= Dominique Blain =

Canadian painter (born 1957)

Dominique Blain (/fr/; born June 22, 1957) is a Canadian artist living and working in Montreal, Quebec. Her work incorporates photography, installation and sculpture. She explores political themes in her art such as war, racism and slavery. Her body of work speaks to universal topics close to human fate.

==Early life==
Blain was born in Montreal, Quebec, and studied art at Concordia University. She relocated to Los Angeles during the late 1980s but came back to Quebec in 1992. In 1996, she graduated from the New York Film Academy.

==Exhibitions==
Her work has been shown in venues such as the Portland Museum of Art, the Los Angeles County Museum of Art, the Frankfurter Kunstverein, the Stedelijk Museum Amsterdam, the Louisiana Museum of Modern Art in Denmark, the Musée de l’Europe in Brussels and the Museum of Science and Industry in Manchester. Major retrospectives of her work were held: in several cities in Great Britain in 1997-98 by the Arnolfini centre in Bristol (1997-1998); in Quebec City, San Francisco and Rome by the Musée national des beaux-arts du Québec in 1998; and in Montreal, Regina and Calgary by the Musée d'art contemporain de Montréal in 2004. She participated in the Biennale of Sydney in 1992. In Québec, she also participated in three editions of Les Cent jours d’art contemporain and exhibited her work at Galerie de l’UQAM, University of Sherbrooke art gallery, Musée régional de Rimouski and Musée d’art de Joliette.
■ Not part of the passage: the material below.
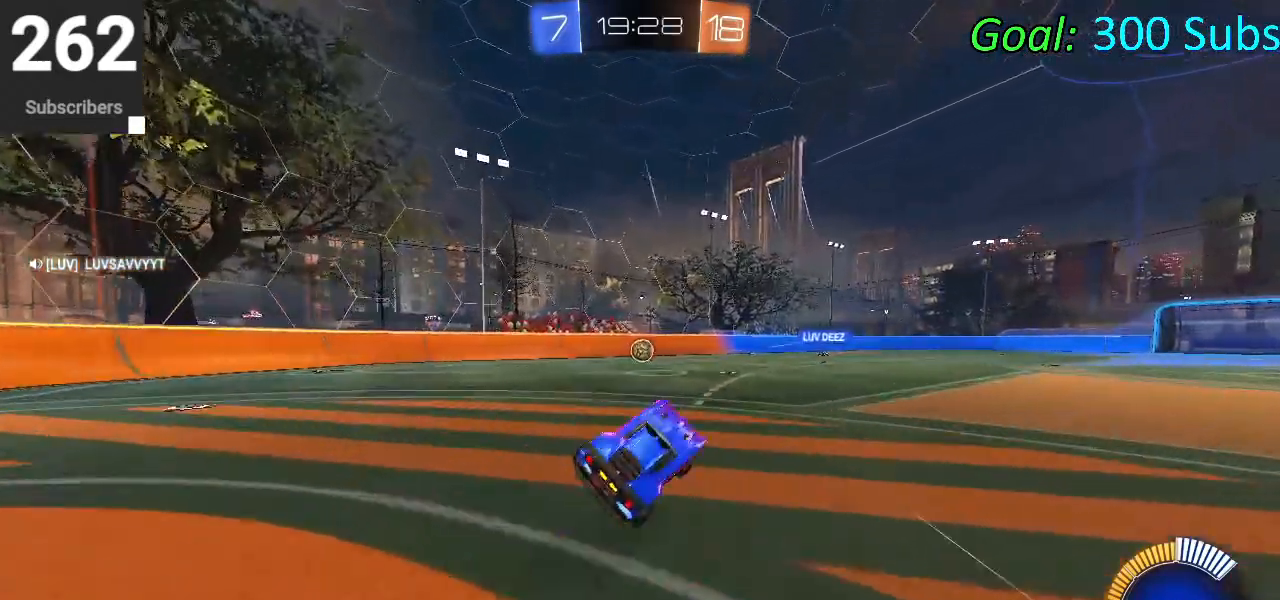
{"buttons": [], "left_stick": "right", "right_stick": "center", "events": [[17, "L1", "up"], [100, "left_stick", "center"], [317, "L1", "down"], [350, "R2", "up"], [400, "left_stick", "right"], [450, "L1", "up"]]}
In 2022, Dominique Blain: Dérive/Drift was shown at the Image Centre, Toronto.

==Public art==
Blain has created and installed public art at the headquarters of the Canadian Broadcasting Corporation in Toronto (1994), at the Grande Bibliothèque in Montreal (2005), at the Jardins de Métis in Grand-Métis (2007), at the Jewish General Hospital in Montreal (2008), at the Hôpital du Sacré-Cœur de Montréal (2009), and at the Théâtre du Nouveau Monde (2011).

==Awards==
Blain received the Prix Paul-Émile-Borduas in 2014 and the Les Elles de l’Art Award in 2009. In 2024, she received the Governor General's Awards in Visual and Media Arts.

== Selected collections ==
Her art is included in the collections of the National Gallery of Canada, the Scottsdale Museum of Contemporary Art, the Musée national des beaux-arts du Québec the Montreal Museum of Fine Arts and the Robert McLaughlin Gallery.